* MATERIAL TO PROCESS:
◇ ◇ ◇

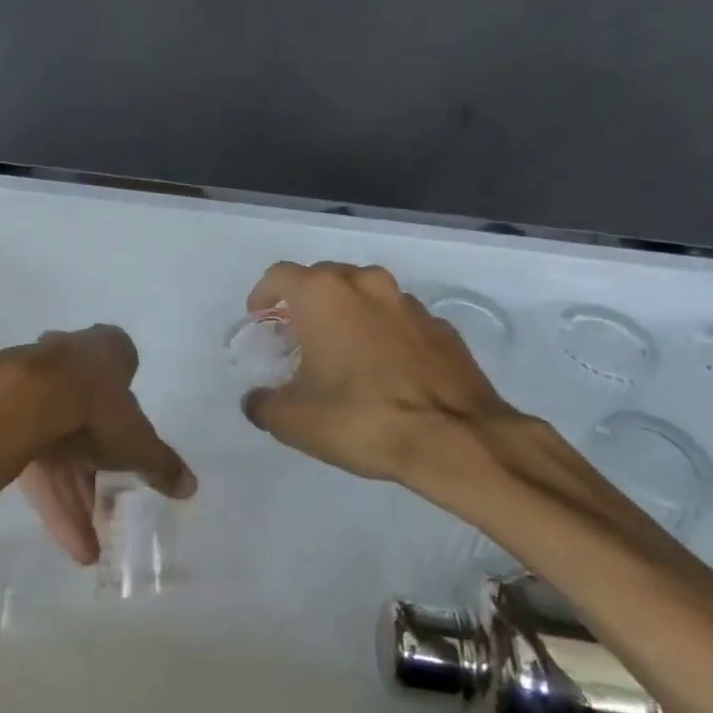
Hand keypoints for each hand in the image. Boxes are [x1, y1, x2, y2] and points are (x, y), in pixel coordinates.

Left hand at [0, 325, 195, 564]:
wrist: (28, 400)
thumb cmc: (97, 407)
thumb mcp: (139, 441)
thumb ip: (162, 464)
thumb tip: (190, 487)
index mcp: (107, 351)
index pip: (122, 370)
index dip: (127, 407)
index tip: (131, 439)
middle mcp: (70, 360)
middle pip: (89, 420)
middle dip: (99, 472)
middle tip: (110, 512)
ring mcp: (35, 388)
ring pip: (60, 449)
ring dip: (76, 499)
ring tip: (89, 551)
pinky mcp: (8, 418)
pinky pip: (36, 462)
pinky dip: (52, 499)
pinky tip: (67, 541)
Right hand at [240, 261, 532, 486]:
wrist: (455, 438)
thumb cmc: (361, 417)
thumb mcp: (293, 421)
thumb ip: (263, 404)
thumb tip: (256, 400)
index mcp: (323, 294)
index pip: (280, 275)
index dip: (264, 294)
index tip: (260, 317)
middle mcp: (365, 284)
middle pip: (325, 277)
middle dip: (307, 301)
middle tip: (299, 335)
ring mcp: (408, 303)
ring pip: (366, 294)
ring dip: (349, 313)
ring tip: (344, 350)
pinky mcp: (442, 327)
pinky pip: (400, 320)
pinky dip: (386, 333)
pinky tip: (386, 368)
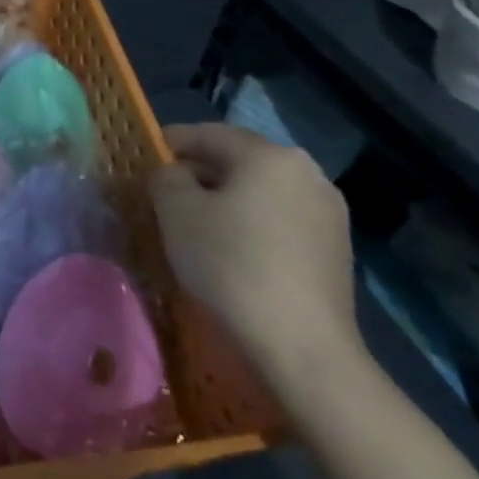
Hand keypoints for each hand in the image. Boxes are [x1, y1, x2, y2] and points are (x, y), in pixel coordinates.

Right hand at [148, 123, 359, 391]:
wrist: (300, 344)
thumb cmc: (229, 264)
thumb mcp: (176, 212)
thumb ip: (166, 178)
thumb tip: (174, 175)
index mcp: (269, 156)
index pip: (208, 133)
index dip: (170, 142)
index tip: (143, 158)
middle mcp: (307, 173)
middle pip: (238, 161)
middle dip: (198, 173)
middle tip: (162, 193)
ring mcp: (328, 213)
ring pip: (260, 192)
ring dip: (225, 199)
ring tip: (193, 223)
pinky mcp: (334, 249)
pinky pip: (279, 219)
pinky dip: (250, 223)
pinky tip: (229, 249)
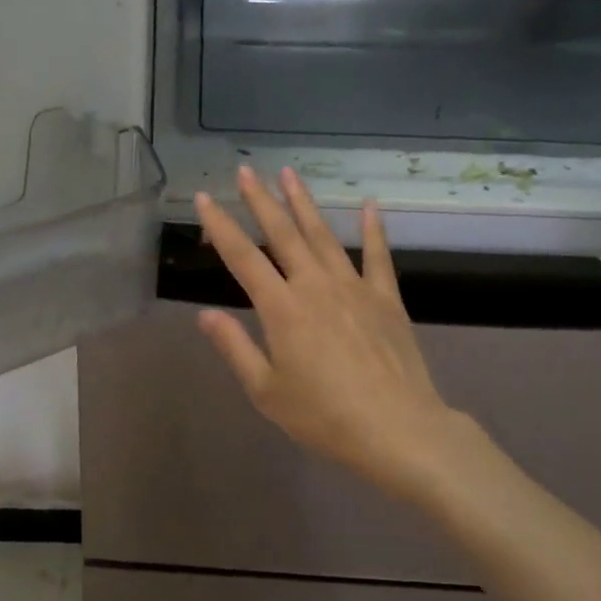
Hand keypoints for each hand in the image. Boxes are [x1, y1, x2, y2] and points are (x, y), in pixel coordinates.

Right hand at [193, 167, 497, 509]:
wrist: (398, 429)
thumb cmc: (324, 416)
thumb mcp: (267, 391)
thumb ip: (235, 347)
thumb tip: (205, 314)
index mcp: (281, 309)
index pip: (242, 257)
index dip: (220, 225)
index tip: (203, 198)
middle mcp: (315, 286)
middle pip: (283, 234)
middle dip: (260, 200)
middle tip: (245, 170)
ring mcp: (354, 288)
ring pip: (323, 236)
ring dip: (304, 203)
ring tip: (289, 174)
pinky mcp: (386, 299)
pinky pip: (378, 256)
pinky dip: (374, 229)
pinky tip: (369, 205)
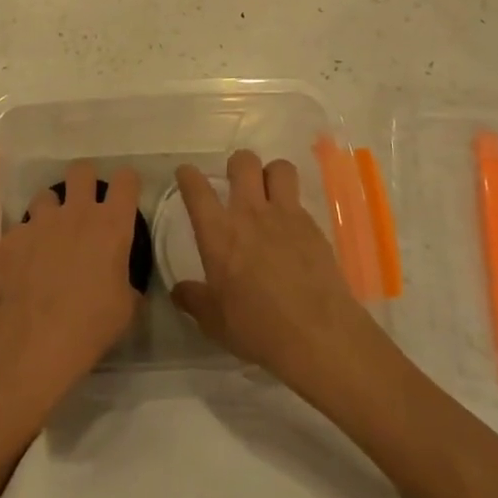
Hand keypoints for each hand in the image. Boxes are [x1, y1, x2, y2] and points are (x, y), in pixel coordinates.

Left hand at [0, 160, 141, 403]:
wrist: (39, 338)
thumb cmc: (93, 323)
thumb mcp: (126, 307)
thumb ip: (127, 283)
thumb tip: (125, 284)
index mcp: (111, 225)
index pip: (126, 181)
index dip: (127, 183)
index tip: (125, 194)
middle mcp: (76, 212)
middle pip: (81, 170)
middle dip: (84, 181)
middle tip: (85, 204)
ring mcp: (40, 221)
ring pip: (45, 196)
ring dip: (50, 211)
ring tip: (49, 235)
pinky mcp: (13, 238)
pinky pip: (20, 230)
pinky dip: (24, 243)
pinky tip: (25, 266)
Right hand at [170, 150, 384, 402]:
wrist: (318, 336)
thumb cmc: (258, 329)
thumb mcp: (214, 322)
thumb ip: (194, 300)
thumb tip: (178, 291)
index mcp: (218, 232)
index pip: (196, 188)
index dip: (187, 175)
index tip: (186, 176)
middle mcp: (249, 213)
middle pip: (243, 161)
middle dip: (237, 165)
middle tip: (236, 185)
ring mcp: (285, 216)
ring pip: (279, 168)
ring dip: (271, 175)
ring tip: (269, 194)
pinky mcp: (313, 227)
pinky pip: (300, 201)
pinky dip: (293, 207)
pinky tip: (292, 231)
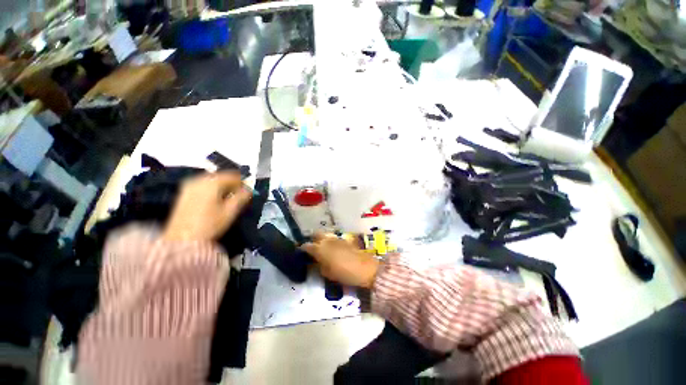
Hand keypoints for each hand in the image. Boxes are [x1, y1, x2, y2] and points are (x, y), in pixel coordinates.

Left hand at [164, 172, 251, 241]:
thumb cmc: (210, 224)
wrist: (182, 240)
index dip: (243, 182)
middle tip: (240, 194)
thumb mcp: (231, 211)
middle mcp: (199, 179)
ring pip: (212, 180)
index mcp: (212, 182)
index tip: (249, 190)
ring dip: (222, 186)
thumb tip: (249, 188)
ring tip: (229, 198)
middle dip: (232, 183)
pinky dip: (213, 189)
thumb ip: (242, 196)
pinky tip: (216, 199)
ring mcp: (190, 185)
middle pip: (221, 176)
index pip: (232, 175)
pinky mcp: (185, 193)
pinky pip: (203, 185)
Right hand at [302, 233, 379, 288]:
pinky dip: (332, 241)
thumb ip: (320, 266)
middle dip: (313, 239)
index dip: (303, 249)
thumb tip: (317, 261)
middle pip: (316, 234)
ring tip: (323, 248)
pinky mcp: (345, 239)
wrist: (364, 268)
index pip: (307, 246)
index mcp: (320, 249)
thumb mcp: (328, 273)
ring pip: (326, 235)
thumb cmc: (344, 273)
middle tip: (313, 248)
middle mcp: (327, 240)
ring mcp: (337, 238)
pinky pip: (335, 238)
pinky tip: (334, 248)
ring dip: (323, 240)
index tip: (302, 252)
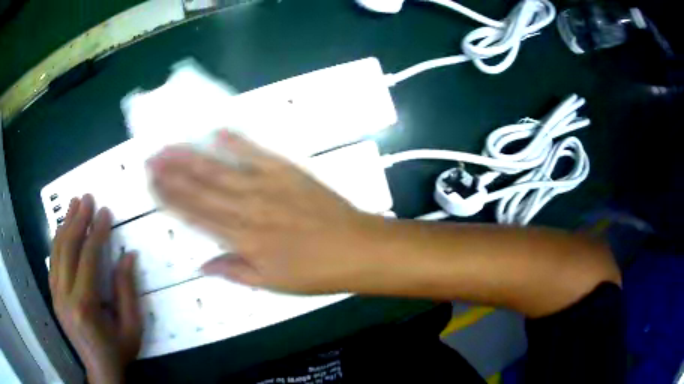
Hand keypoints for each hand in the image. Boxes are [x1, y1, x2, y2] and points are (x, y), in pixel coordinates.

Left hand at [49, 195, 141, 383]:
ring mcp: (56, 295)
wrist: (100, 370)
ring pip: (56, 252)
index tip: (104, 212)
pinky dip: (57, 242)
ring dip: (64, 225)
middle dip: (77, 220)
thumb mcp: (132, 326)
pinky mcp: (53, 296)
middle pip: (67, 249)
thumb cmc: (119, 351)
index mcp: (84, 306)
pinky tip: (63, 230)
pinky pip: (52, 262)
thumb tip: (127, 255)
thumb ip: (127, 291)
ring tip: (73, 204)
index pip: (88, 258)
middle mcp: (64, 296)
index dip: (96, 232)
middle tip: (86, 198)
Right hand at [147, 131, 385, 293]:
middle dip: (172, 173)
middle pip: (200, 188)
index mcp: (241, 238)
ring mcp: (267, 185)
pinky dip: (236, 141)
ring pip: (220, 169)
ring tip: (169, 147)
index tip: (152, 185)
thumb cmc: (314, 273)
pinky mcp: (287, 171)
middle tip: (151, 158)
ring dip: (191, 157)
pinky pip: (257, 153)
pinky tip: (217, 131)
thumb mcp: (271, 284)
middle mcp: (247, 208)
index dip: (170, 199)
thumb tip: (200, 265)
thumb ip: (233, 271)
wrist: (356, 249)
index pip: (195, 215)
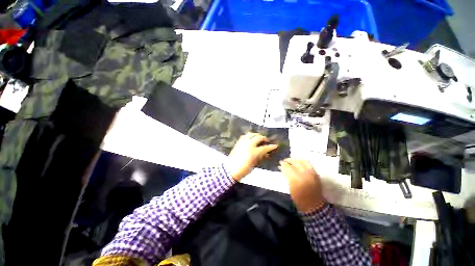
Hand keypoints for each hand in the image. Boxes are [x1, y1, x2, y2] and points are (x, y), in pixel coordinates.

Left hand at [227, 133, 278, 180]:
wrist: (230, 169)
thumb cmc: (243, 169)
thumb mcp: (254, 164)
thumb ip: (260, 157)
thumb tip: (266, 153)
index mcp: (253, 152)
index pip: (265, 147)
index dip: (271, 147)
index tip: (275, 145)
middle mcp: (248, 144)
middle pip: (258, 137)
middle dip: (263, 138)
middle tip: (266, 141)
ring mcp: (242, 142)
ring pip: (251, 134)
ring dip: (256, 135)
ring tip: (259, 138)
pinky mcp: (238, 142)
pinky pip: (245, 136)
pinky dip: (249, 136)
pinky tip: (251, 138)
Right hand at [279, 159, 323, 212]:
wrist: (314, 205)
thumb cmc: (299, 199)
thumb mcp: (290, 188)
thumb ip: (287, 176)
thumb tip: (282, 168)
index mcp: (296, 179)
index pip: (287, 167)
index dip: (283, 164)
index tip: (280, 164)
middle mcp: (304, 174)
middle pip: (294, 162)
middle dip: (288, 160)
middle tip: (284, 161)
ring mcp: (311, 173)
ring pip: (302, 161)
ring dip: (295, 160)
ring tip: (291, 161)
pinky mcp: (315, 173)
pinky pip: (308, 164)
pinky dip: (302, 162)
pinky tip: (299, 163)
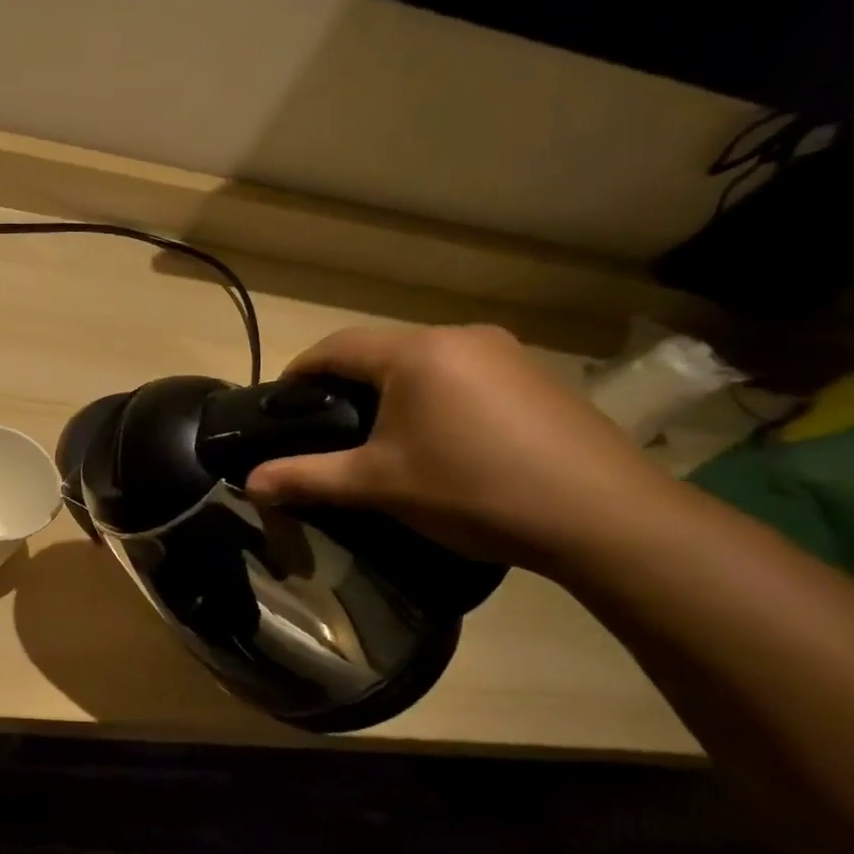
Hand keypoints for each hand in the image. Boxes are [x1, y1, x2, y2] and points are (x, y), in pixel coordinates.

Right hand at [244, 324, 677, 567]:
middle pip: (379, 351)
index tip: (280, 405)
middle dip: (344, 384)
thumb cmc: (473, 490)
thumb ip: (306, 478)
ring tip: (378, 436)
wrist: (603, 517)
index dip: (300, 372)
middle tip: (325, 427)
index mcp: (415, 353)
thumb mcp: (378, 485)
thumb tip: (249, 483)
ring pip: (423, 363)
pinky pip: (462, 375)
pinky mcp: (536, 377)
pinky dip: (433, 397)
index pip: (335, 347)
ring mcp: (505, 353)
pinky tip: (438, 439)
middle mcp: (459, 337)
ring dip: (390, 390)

◇ ◇ ◇

* EXERCISE PROMPT:
Throughout the data above, copy all lines where the word "Right" is found.

* SOLUTION FOR THIS PROBLEM:
Right hand at [240, 261, 532, 486]:
Right hand at [148, 123, 359, 391]:
Right hand at [193, 167, 497, 509]:
Right hand at [170, 150, 384, 402]:
Right hand at [302, 233, 379, 288]:
Right hand at [147, 131, 385, 293]:
Right hand at [279, 159, 323, 212]:
Right hand at [244, 324, 677, 567]:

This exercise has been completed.